Pink Yarrow – Promotes emotional centering and strength; appropriate emotional boundaries – addresses dysfunctional merging with others.
Red Clover – Supports calmness and centeredness in the midst of challenging circumstances – addresses emotional extremes.
Walnut – Supports letting go and healthy transitions; inner strengthener – addresses inability to let go of departing soul.
Peace-Full - Text © Flower Essence Society • www.flowersociety.org
Alpine Aster – Supports body-free consciousness; freeing the spiritual body from the physical body – addresses fear of death.
Angel’s Trumpet – Supports spiritual surrender; opens the heart to the spiritual world; deep peace – addresses fear of death.
Angelica – Offers protection and benevolence from the Angelic realms – addresses loneliness.
Chrysanthemum – Supports acceptance of one’s own mortality; shifting awareness from lower Self to higher Self – addresses fear of death & mortality.
Forget-Me-Not – Supports connection with loved ones in the spiritual realm; spiritualizing the love currents of the heart – addresses spiritual
isolation.
Love-Lies-Bleeding – Supports soul and spiritual insight and transcendence – addresses personalization of emotional & physical pain and suffering.
Mariposa Lily – Supports connection with the Divine Mother; feeling surrounded by a mantle of warmth and love – addresses feelings of abandonment.
Penstemon – Offers courage to accept and endure suffering – addresses extreme physical hardship.
Walnut – Supports the life passage of death; letting go; transitions – addresses inability to let go and transition.
HARNESSING A NEW BEGINNING
When a person is able to deal with the losses directly and naturally with what comes up for them at all levels, they remain open to life as it is, and in consequence, they are able to see things more clearly. This happens often after a good amount of tears have occurred.
When individuals open up to counseling or to alternative therapies like Flower Therapy it can help them to grieve. They can easily remove blinders or filters that have blocked access to themselves and the world around them.
Ultimately, grieving truly leads to healing and clarity but one has to go through the process of finding the wisdom and the personal growth in themselves. Opening to grief is an opportunity to transformed and healed. New ways of being are there to be discovered while going through a process of transformation.
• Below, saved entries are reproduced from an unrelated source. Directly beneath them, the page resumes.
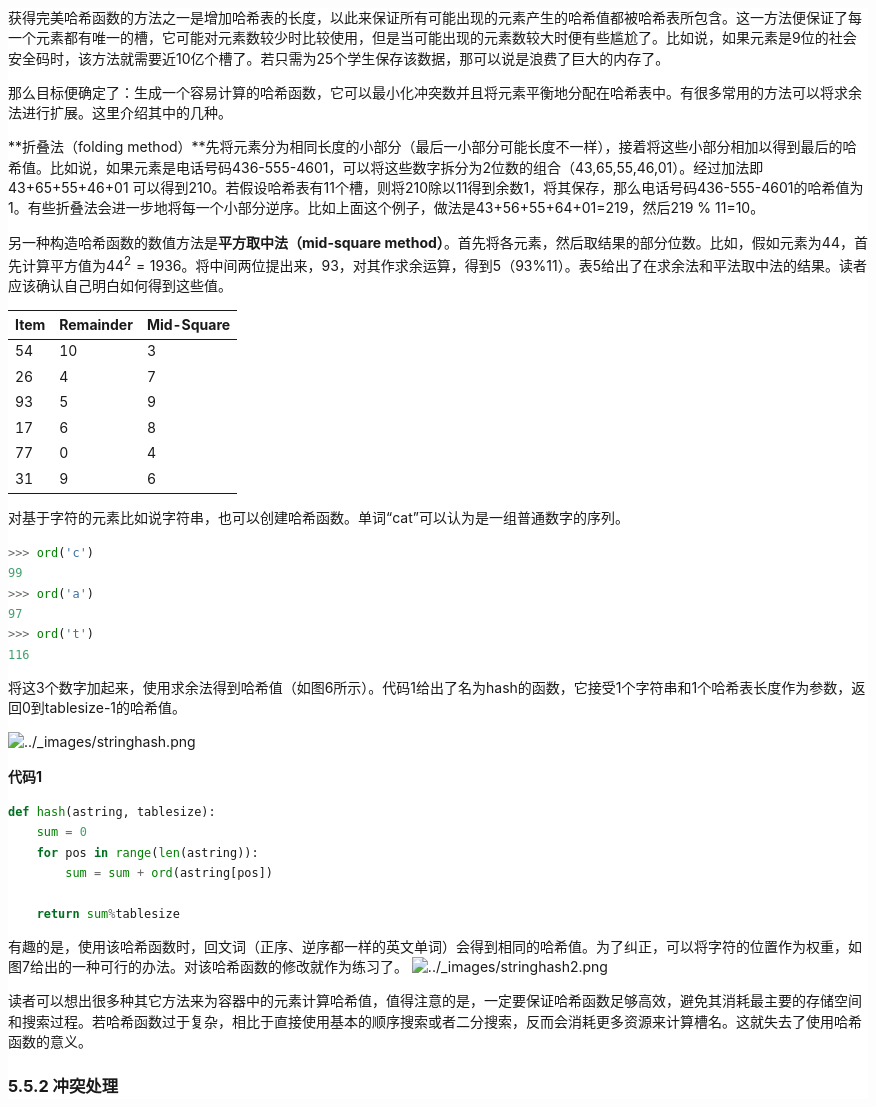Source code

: 获得完美哈希函数的方法之一是增加哈希表的长度，以此来保证所有可能出现的元素产生的哈希值都被哈希表所包含。这一方法便保证了每一个元素都有唯一的槽，它可能对元素数较少时比较使用，但是当可能出现的元素数较大时便有些尴尬了。比如说，如果元素是9位的社会安全码时，该方法就需要近10亿个槽了。若只需为25个学生保存该数据，那可以说是浪费了巨大的内存了。

那么目标便确定了：生成一个容易计算的哈希函数，它可以最小化冲突数并且将元素平衡地分配在哈希表中。有很多常用的方法可以将求余法进行扩展。这里介绍其中的几种。

**折叠法（folding method）**先将元素分为相同长度的小部分（最后一小部分可能长度不一样），接着将这些小部分相加以得到最后的哈希值。比如说，如果元素是电话号码436-555-4601，可以将这些数字拆分为2位数的组合（43,65,55,46,01）。经过加法即 43+65+55+46+01 可以得到210。若假设哈希表有11个槽，则将210除以11得到余数1，将其保存，那么电话号码436-555-4601的哈希值为1。有些折叠法会进一步地将每一个小部分逆序。比如上面这个例子，做法是43+56+55+64+01=219，然后219 % 11=10。

另一种构造哈希函数的数值方法是**平方取中法（mid-square method）**。首先将各元素，然后取结果的部分位数。比如，假如元素为44，首先计算平方值为$44^2=1936$。将中间两位提出来，93，对其作求余运算，得到5（93%11）。表5给出了在求余法和平法取中法的结果。读者应该确认自己明白如何得到这些值。

| **Item** | **Remainder** | **Mid-Square** |
| --- | --- | --- |
| 54 | 10 | 3 |
| 26 | 4 | 7 |
| 93 | 5 | 9 |
| 17 | 6 | 8 |
| 77 | 0 | 4 |
| 31 | 9 | 6 |

对基于字符的元素比如说字符串，也可以创建哈希函数。单词“cat”可以认为是一组普通数字的序列。
```Python
>>> ord('c')
99
>>> ord('a')
97
>>> ord('t')
116
```
将这3个数字加起来，使用求余法得到哈希值（如图6所示）。代码1给出了名为hash的函数，它接受1个字符串和1个哈希表长度作为参数，返回0到tablesize-1的哈希值。

![../_images/stringhash.png](http://interactivepython.org/courselib/static/pythonds/_images/stringhash.png)

**代码1**
```Python
def hash(astring, tablesize):
    sum = 0
    for pos in range(len(astring)):
        sum = sum + ord(astring[pos])

    return sum%tablesize
```
有趣的是，使用该哈希函数时，回文词（正序、逆序都一样的英文单词）会得到相同的哈希值。为了纠正，可以将字符的位置作为权重，如图7给出的一种可行的办法。对该哈希函数的修改就作为练习了。
![../_images/stringhash2.png](http://interactivepython.org/courselib/static/pythonds/_images/stringhash2.png)

读者可以想出很多种其它方法来为容器中的元素计算哈希值，值得注意的是，一定要保证哈希函数足够高效，避免其消耗最主要的存储空间和搜索过程。若哈希函数过于复杂，相比于直接使用基本的顺序搜索或者二分搜索，反而会消耗更多资源来计算槽名。这就失去了使用哈希函数的意义。

### 5.5.2 冲突处理 ###

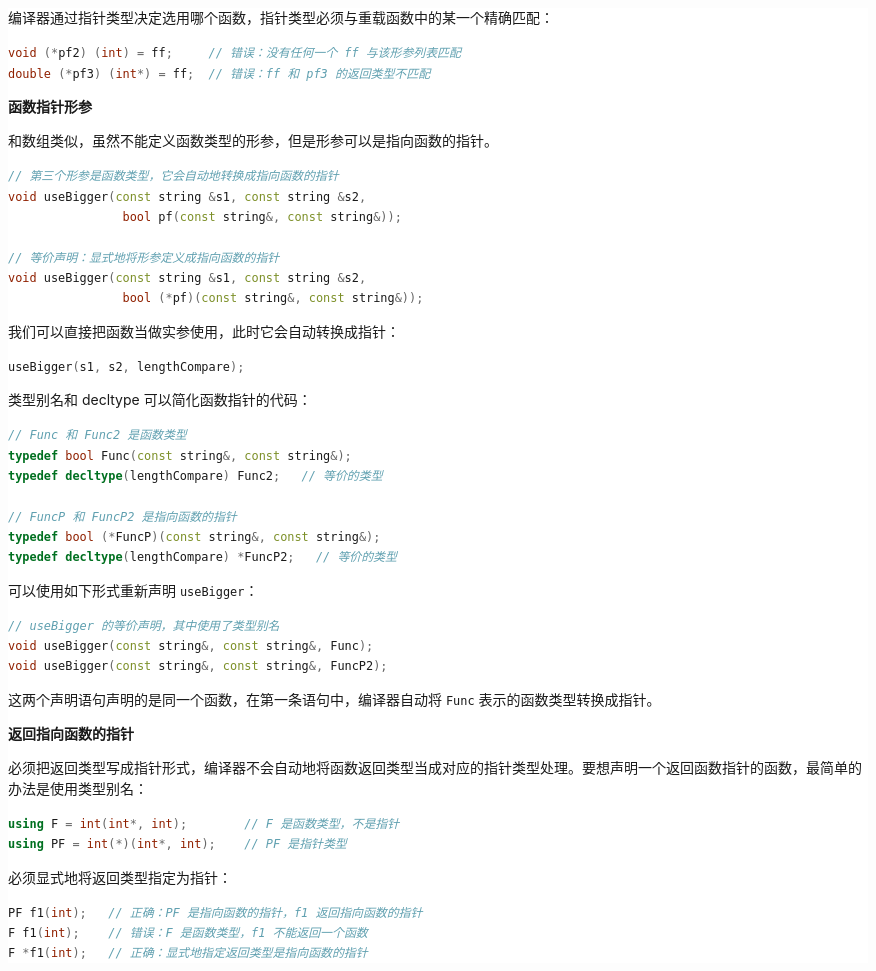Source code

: 编译器通过指针类型决定选用哪个函数，指针类型必须与重载函数中的某一个精确匹配：

```c++
void (*pf2) (int) = ff;     // 错误：没有任何一个 ff 与该形参列表匹配
double (*pf3) (int*) = ff;  // 错误：ff 和 pf3 的返回类型不匹配
```

**函数指针形参**

和数组类似，虽然不能定义函数类型的形参，但是形参可以是指向函数的指针。

```c++
// 第三个形参是函数类型，它会自动地转换成指向函数的指针
void useBigger(const string &s1, const string &s2,
                bool pf(const string&, const string&));

// 等价声明：显式地将形参定义成指向函数的指针
void useBigger(const string &s1, const string &s2,
                bool (*pf)(const string&, const string&));
```

我们可以直接把函数当做实参使用，此时它会自动转换成指针：

```c++
useBigger(s1, s2, lengthCompare);
```

类型别名和 decltype 可以简化函数指针的代码：

```c++
// Func 和 Func2 是函数类型
typedef bool Func(const string&, const string&);
typedef decltype(lengthCompare) Func2;   // 等价的类型

// FuncP 和 FuncP2 是指向函数的指针
typedef bool (*FuncP)(const string&, const string&);
typedef decltype(lengthCompare) *FuncP2;   // 等价的类型
```

可以使用如下形式重新声明 `useBigger`：

```c++
// useBigger 的等价声明，其中使用了类型别名
void useBigger(const string&, const string&, Func);
void useBigger(const string&, const string&, FuncP2);
```

这两个声明语句声明的是同一个函数，在第一条语句中，编译器自动将 `Func` 表示的函数类型转换成指针。

**返回指向函数的指针**

必须把返回类型写成指针形式，编译器不会自动地将函数返回类型当成对应的指针类型处理。要想声明一个返回函数指针的函数，最简单的办法是使用类型别名：

```c++
using F = int(int*, int);        // F 是函数类型，不是指针
using PF = int(*)(int*, int);    // PF 是指针类型
```

必须显式地将返回类型指定为指针：

```c++
PF f1(int);   // 正确：PF 是指向函数的指针，f1 返回指向函数的指针
F f1(int);    // 错误：F 是函数类型，f1 不能返回一个函数
F *f1(int);   // 正确：显式地指定返回类型是指向函数的指针
```
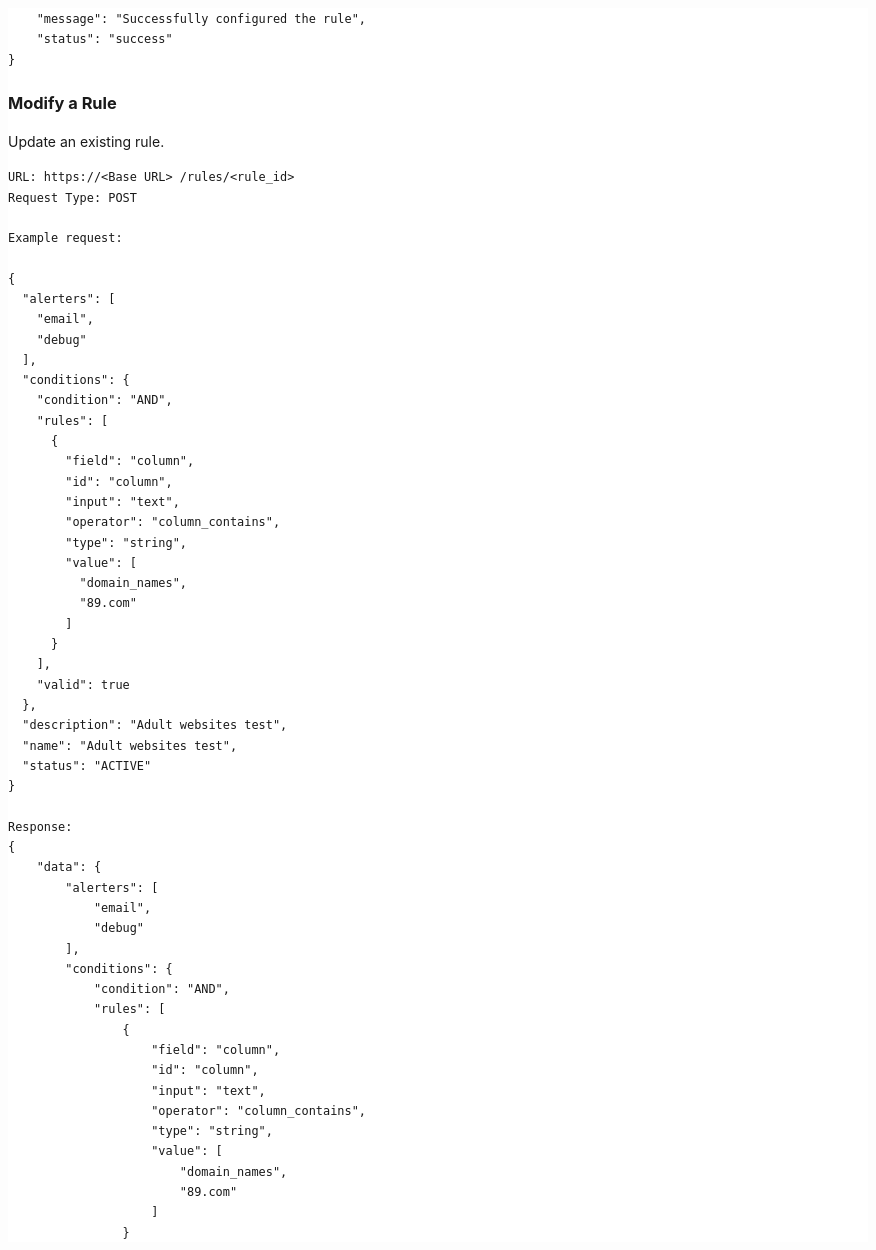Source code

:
```
	"message": "Successfully configured the rule",
	"status": "success"
}

```

### Modify a Rule
Update an existing rule.

```
URL: https://<Base URL> /rules/<rule_id>
Request Type: POST

Example request:

{
  "alerters": [
    "email",
    "debug"
  ],
  "conditions": {
    "condition": "AND",
    "rules": [
      {
        "field": "column",
        "id": "column",
        "input": "text",
        "operator": "column_contains",
        "type": "string",
        "value": [
          "domain_names",
          "89.com"
        ]
      }
    ],
    "valid": true
  },
  "description": "Adult websites test",
  "name": "Adult websites test",
  "status": "ACTIVE"
}

Response:
{
	"data": {
		"alerters": [
			"email",
			"debug"
		],
		"conditions": {
			"condition": "AND",
			"rules": [
				{
					"field": "column",
					"id": "column",
					"input": "text",
					"operator": "column_contains",
					"type": "string",
					"value": [
						"domain_names",
						"89.com"
					]
				}
```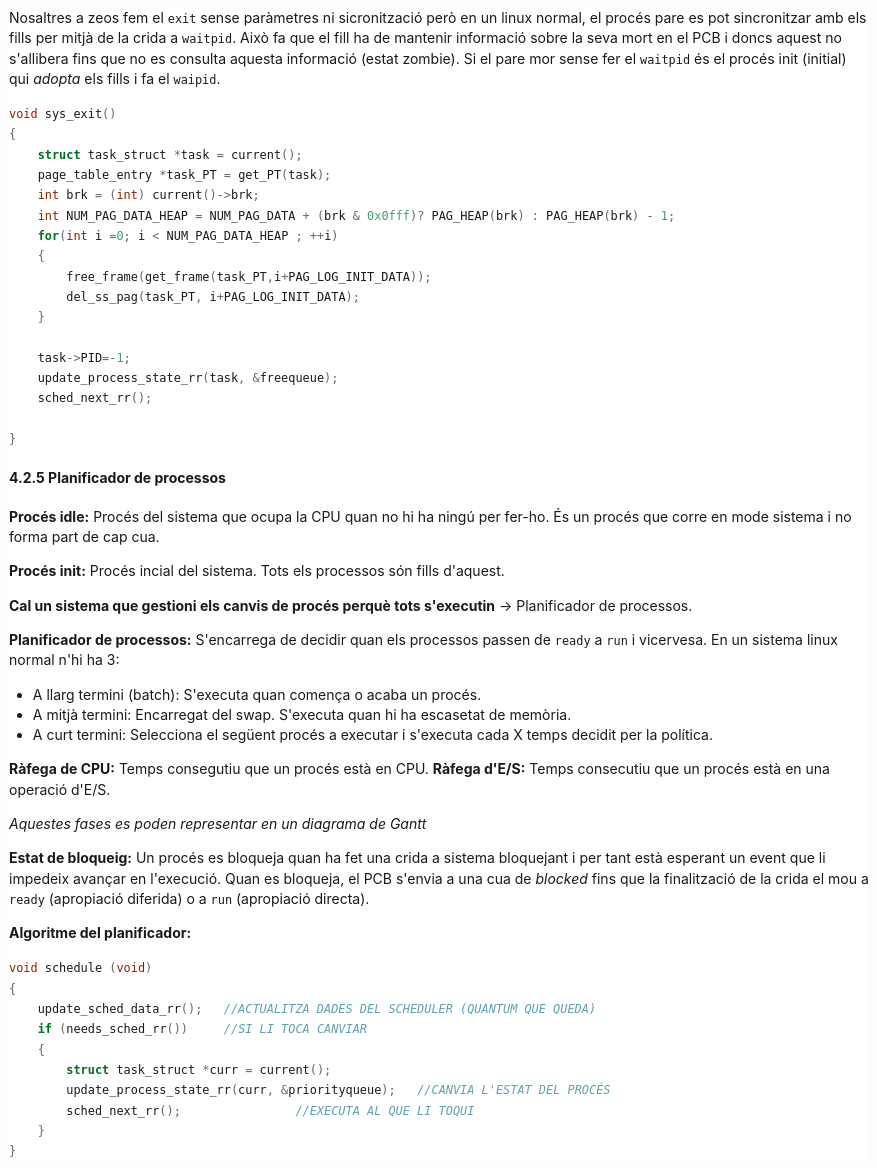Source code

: Nosaltres a zeos fem el `exit` sense paràmetres ni sicronització però en un linux normal, el procés pare es pot sincronitzar amb els fills per mitjà de la crida a `waitpid`. Això fa que el fill ha de mantenir informació sobre la seva mort en el PCB i doncs aquest no s'allibera fins que no es consulta aquesta informació (estat zombie). Si el pare mor sense fer el `waitpid` és el procés init (initial) qui _adopta_ els fills i fa el `waipid`.

```C
void sys_exit()
{  
	struct task_struct *task = current();
	page_table_entry *task_PT = get_PT(task);
	int brk = (int) current()->brk;
	int NUM_PAG_DATA_HEAP = NUM_PAG_DATA + (brk & 0x0fff)? PAG_HEAP(brk) : PAG_HEAP(brk) - 1; 
	for(int i =0; i < NUM_PAG_DATA_HEAP ; ++i)
	{
		free_frame(get_frame(task_PT,i+PAG_LOG_INIT_DATA));
		del_ss_pag(task_PT, i+PAG_LOG_INIT_DATA);
	}
	
	task->PID=-1;
	update_process_state_rr(task, &freequeue);
	sched_next_rr();
	
}
```
#### 4.2.5 Planificador de processos
**Procés idle:** Procés del sistema que ocupa la CPU quan no hi ha ningú per fer-ho. És un procés que corre en mode sistema i no forma part de cap cua.

**Procés init:** Procés incial del sistema. Tots els processos són fills d'aquest. 

**Cal un sistema que gestioni els canvis de procés perquè tots s'executin** -> Planificador de processos.

**Planificador de processos:** S'encarrega de decidir quan els processos passen de `ready` a `run` i vicervesa. En un sistema linux normal n'hi ha 3:

 - A llarg termini (batch): S'executa quan comença o acaba un procés.
 - A mitjà termini: Encarregat del swap. S'executa quan hi ha escasetat de memòria.
 - A curt termini: Selecciona el següent procés a executar i s'executa cada X temps decidit per la política.

**Ràfega de CPU:** Temps consegutiu que un procés està en CPU.
**Ràfega d'E/S:** Temps consecutiu que un procés està en una operació d'E/S.

_Aquestes fases es poden representar en un diagrama de Gantt_

**Estat de bloqueig:** Un procés es bloqueja quan ha fet una crida a sistema bloquejant i per tant està esperant un event que li impedeix avançar en l'execució. Quan es bloqueja, el PCB s'envia a una cua de _blocked_ fins que la finalització de la crida el mou a `ready` (apropiació diferida) o a `run` (apropiació directa).

**Algoritme del planificador:**
```C
void schedule (void)
{
	update_sched_data_rr();   //ACTUALITZA DADES DEL SCHEDULER (QUANTUM QUE QUEDA)
	if (needs_sched_rr())     //SI LI TOCA CANVIAR
	{
		struct task_struct *curr = current();
		update_process_state_rr(curr, &priorityqueue);   //CANVIA L'ESTAT DEL PROCÉS
		sched_next_rr();			 	//EXECUTA AL QUE LI TOQUI
	}
}

```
As we said earlier, considering the 5 stages of grief (denial, anger, bargaining, depression and acceptance), we could add a 6th stage of grief that would speak to “finding meaning”. This ultimate state would entail or become, in my opinion, the result of the integration of all the previous stages.
Arriving to find the purpose and the meaning behind the loss/es will be that we have been truly changed by the circumstances that happen and its suffering, no matter how horrible this experience have been for us. Like the ave phoenix that experiences a rebirth, we become more whole and compassionate beings, ideally better human beings as a result of the loss.